**Prompt:** Whenever "down" occurs in a line of the material, list that line.

Material for this exercise below:

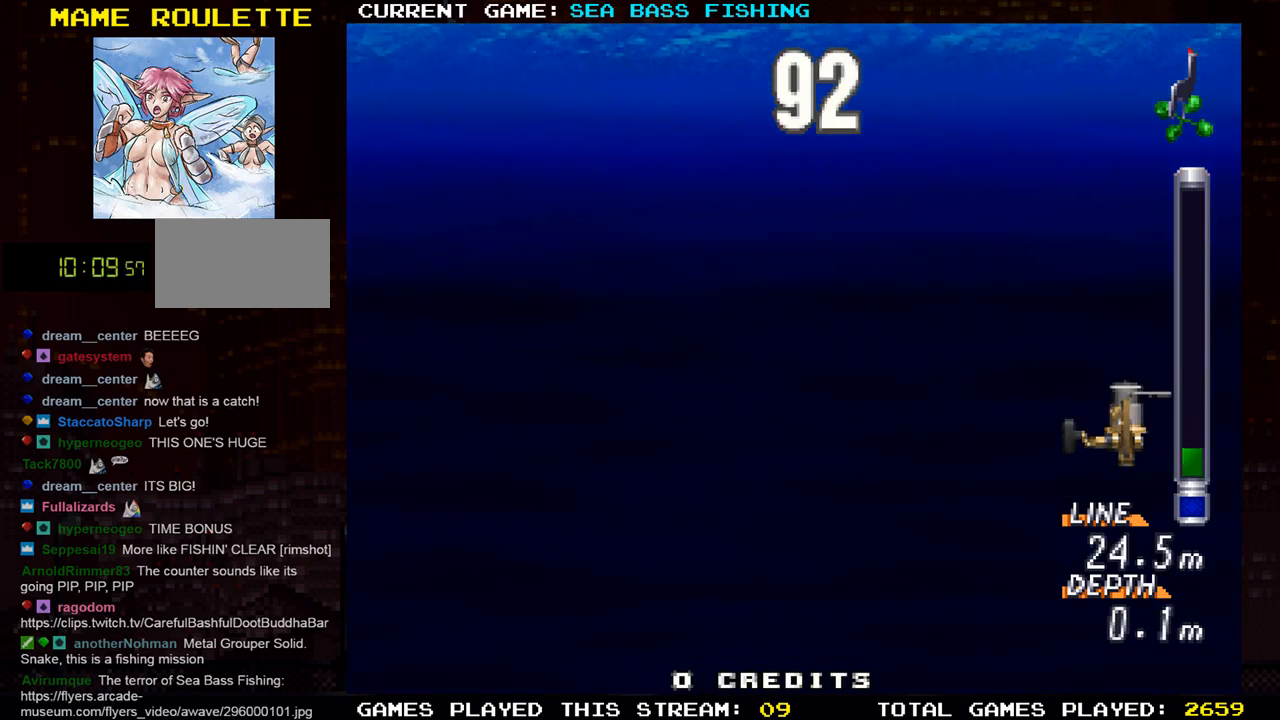
{"buttons": [], "left_stick": "center", "events": [[417, "left_stick", "center"]]}
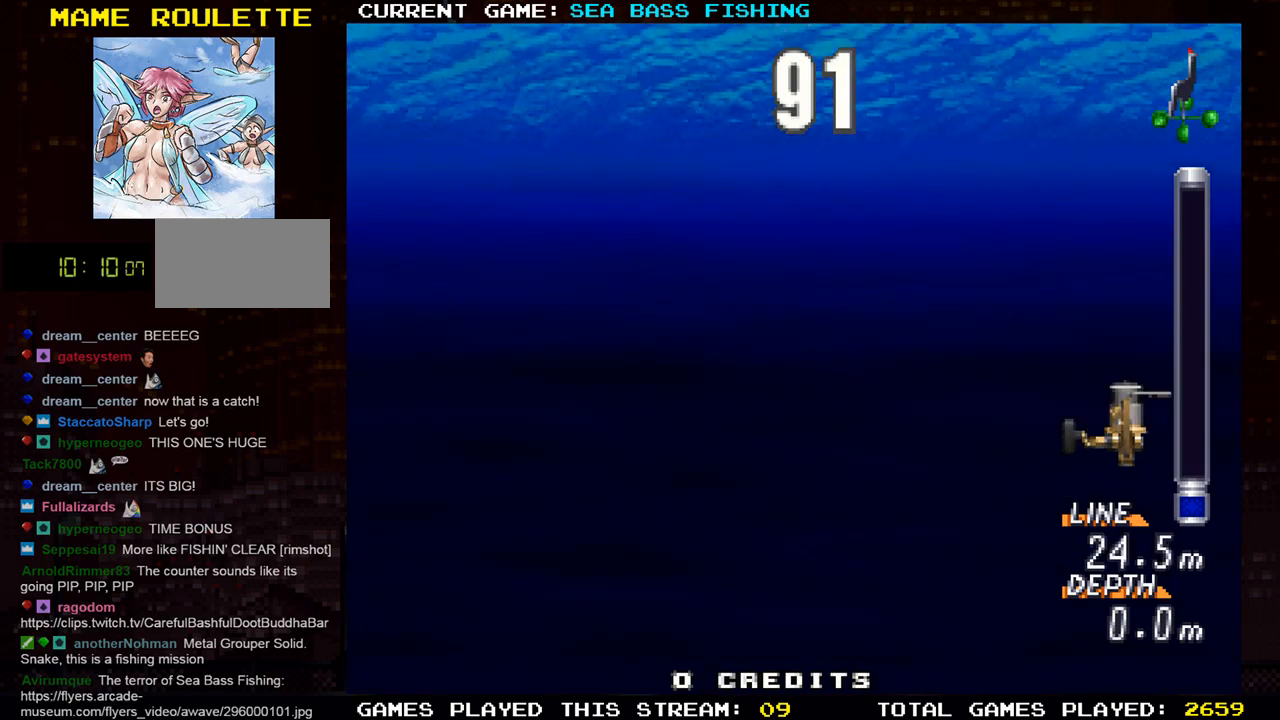
{"buttons": [], "left_stick": "center", "events": []}
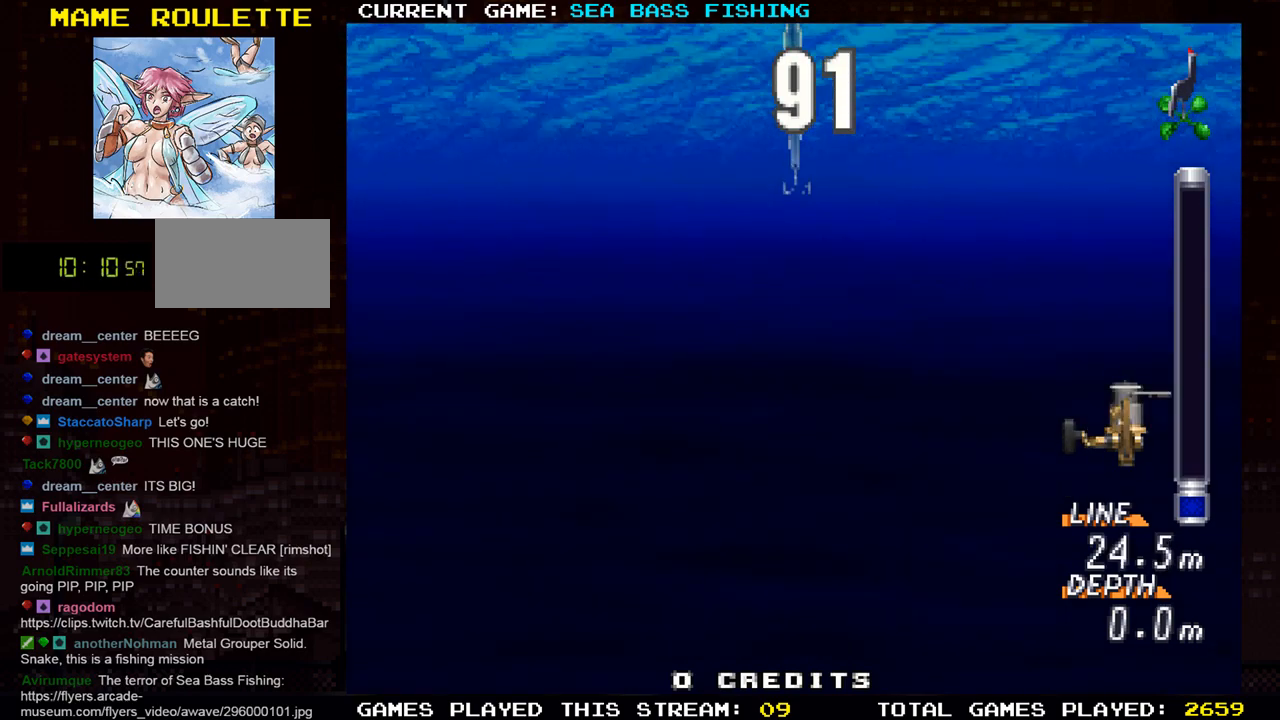
{"buttons": ["TRIANGLE"], "left_stick": "left", "events": [[167, "left_stick", "left"], [334, "TRIANGLE", "down"]]}
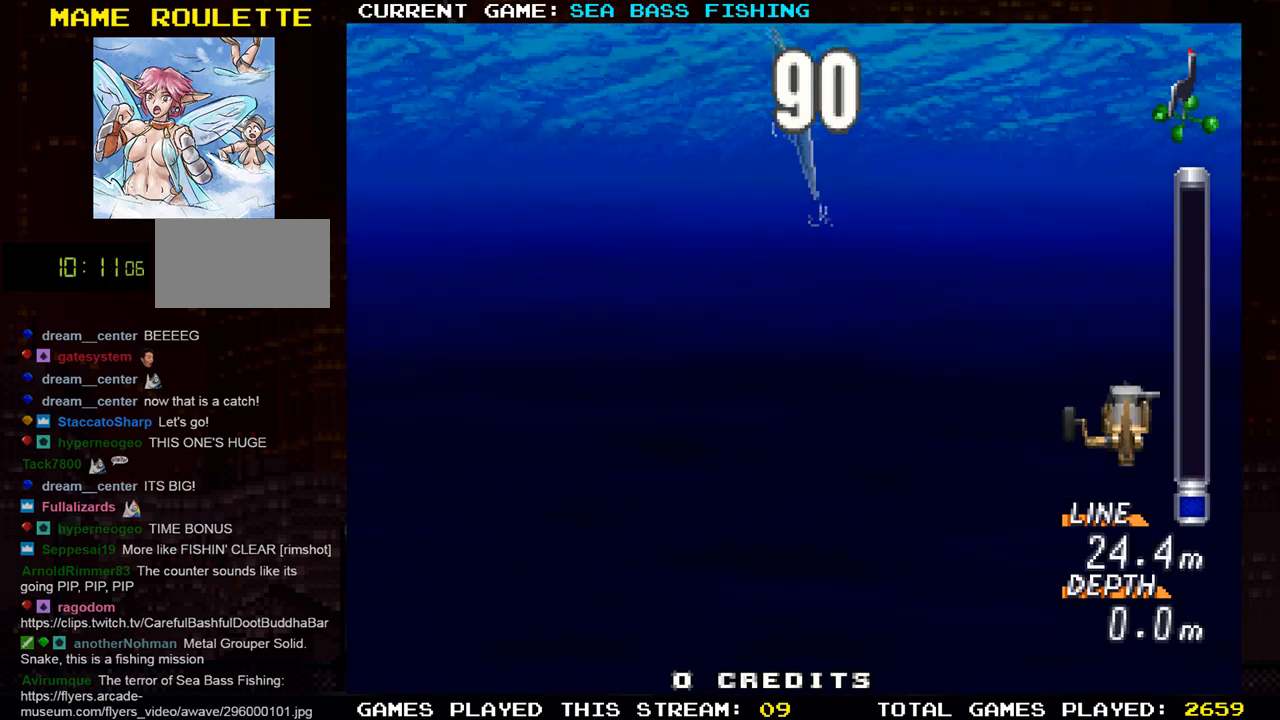
{"buttons": [], "left_stick": "left", "events": [[66, "TRIANGLE", "up"]]}
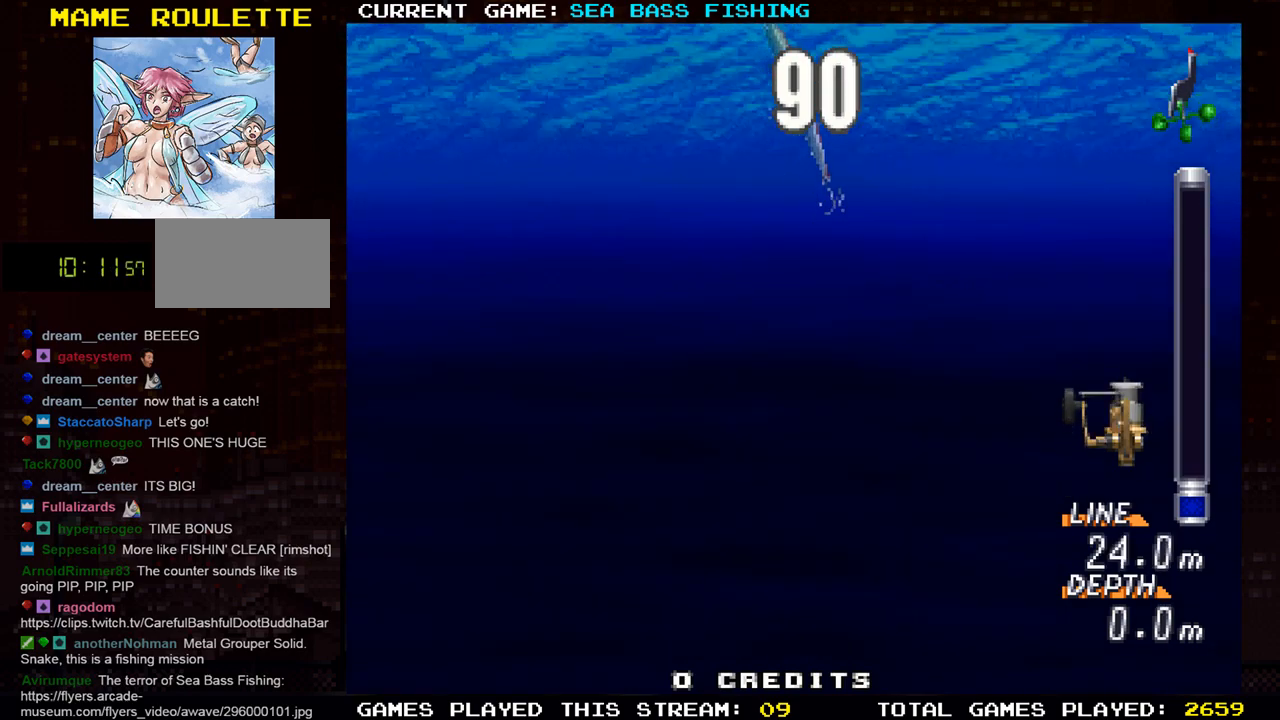
{"buttons": ["R1"], "left_stick": "left", "events": [[150, "left_stick", "center"], [384, "R1", "down"], [401, "left_stick", "left"]]}
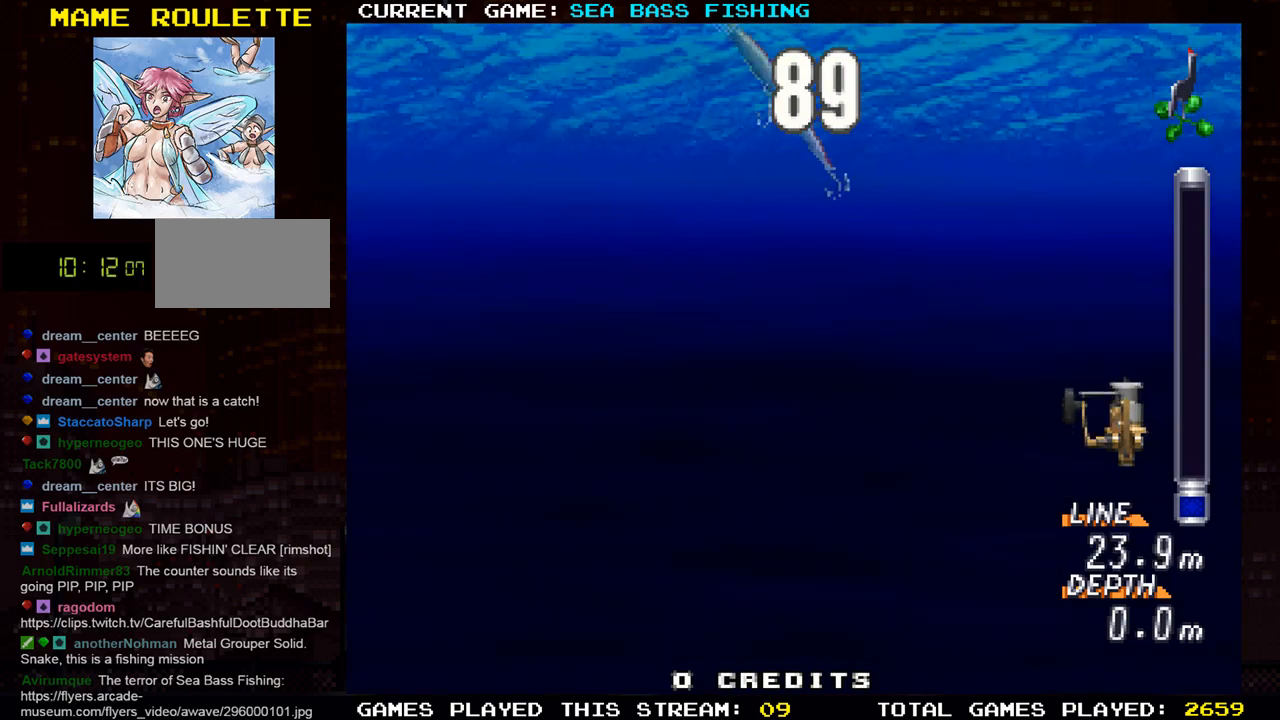
{"buttons": ["R1"], "left_stick": "left", "events": []}
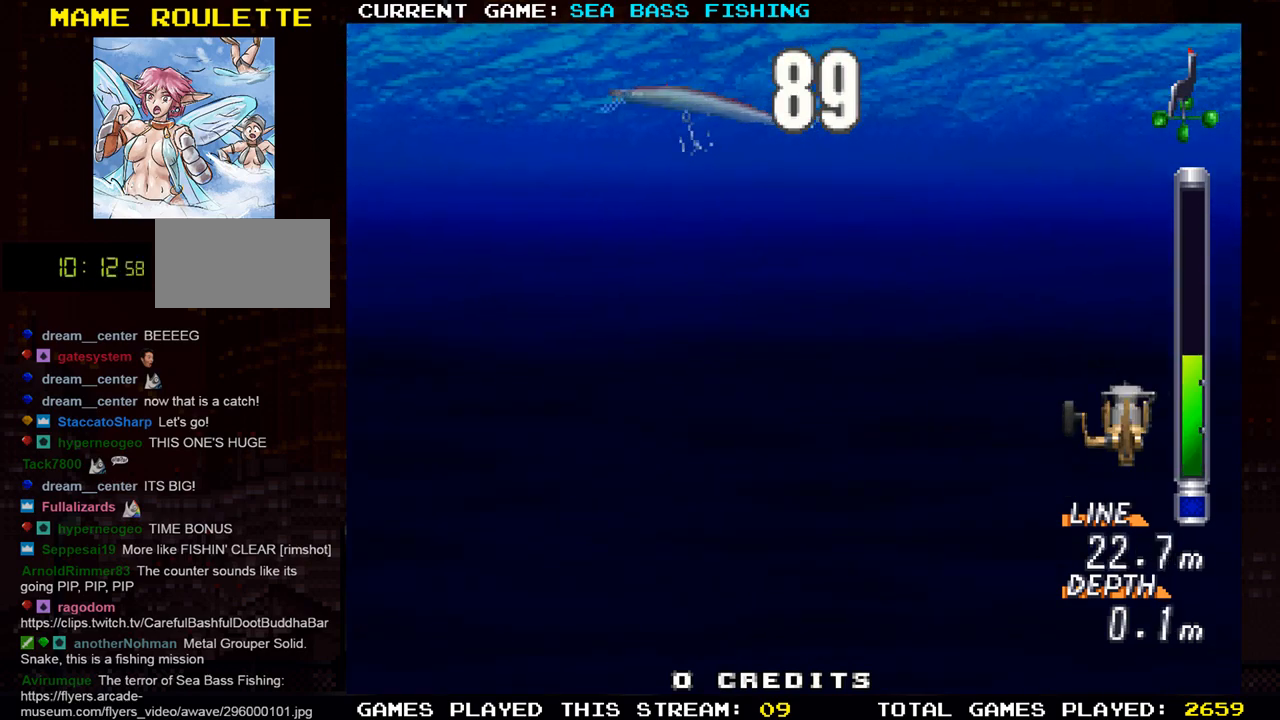
{"buttons": ["R1"], "left_stick": "left", "events": []}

End of Material for this exercise.

**Output of the exercise:**
{"buttons": ["TRIANGLE"], "left_stick": "left", "events": [[167, "left_stick", "left"], [334, "TRIANGLE", "down"]]}
{"buttons": ["R1"], "left_stick": "left", "events": [[150, "left_stick", "center"], [384, "R1", "down"], [401, "left_stick", "left"]]}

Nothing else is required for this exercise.